* _EXERCISE OBJECTIVE_
A line belongs in the answer only if it contains the word "intolerant"; copy every such line from the listing below.

* _GIVEN ENTRIES_

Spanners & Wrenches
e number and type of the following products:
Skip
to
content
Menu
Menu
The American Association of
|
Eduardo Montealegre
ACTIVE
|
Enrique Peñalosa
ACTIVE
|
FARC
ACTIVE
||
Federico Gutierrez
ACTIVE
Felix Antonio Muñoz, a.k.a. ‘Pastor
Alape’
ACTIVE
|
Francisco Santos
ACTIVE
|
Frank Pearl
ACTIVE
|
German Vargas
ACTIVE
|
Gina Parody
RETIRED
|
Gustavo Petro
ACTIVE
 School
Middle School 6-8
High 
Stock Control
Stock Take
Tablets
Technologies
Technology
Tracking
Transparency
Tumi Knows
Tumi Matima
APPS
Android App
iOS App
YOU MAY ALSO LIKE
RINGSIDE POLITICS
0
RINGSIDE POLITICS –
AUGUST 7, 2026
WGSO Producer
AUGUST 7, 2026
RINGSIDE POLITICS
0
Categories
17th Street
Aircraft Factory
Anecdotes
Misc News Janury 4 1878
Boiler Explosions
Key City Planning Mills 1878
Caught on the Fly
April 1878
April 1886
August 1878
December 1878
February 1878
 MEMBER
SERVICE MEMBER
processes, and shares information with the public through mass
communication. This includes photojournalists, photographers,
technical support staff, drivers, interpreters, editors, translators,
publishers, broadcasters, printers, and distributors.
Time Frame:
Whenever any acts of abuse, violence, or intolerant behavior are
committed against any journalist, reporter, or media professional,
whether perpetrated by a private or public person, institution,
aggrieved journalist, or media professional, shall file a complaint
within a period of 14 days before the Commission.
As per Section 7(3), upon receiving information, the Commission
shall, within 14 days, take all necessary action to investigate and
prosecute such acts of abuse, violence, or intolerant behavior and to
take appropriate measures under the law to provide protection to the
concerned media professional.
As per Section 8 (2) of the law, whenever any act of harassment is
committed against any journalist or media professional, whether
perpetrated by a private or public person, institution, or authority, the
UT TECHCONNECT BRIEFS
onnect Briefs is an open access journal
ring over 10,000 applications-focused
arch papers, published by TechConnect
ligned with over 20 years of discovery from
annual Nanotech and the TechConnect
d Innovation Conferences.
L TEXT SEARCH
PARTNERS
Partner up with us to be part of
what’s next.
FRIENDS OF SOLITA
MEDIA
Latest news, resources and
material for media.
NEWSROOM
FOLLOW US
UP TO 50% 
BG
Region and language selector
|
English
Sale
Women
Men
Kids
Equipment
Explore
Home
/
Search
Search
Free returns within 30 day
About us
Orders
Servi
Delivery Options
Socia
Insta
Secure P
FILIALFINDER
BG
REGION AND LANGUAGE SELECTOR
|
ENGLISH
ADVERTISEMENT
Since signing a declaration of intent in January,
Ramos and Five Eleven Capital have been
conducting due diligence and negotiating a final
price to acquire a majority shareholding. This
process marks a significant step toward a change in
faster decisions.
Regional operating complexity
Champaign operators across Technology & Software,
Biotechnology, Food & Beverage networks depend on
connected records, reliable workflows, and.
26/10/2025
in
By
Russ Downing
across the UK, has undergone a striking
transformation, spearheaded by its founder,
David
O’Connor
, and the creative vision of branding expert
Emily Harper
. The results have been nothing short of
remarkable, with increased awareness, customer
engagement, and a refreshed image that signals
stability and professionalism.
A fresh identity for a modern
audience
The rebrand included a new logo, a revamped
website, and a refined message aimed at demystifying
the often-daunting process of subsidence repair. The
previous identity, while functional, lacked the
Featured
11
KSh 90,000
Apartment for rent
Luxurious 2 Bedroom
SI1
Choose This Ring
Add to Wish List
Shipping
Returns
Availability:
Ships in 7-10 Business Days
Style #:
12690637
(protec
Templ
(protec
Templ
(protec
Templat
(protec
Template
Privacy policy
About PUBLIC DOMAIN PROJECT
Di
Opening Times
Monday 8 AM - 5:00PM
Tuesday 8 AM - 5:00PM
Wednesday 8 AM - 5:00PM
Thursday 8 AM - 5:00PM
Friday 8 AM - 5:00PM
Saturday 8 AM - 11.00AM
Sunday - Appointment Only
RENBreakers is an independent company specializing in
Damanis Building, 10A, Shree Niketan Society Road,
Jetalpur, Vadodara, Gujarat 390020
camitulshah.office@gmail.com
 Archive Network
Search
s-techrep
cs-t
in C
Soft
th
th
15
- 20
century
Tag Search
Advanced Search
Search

* _RESPONSE TO THIS TASK_
Whenever any acts of abuse, violence, or intolerant behavior are
prosecute such acts of abuse, violence, or intolerant behavior and to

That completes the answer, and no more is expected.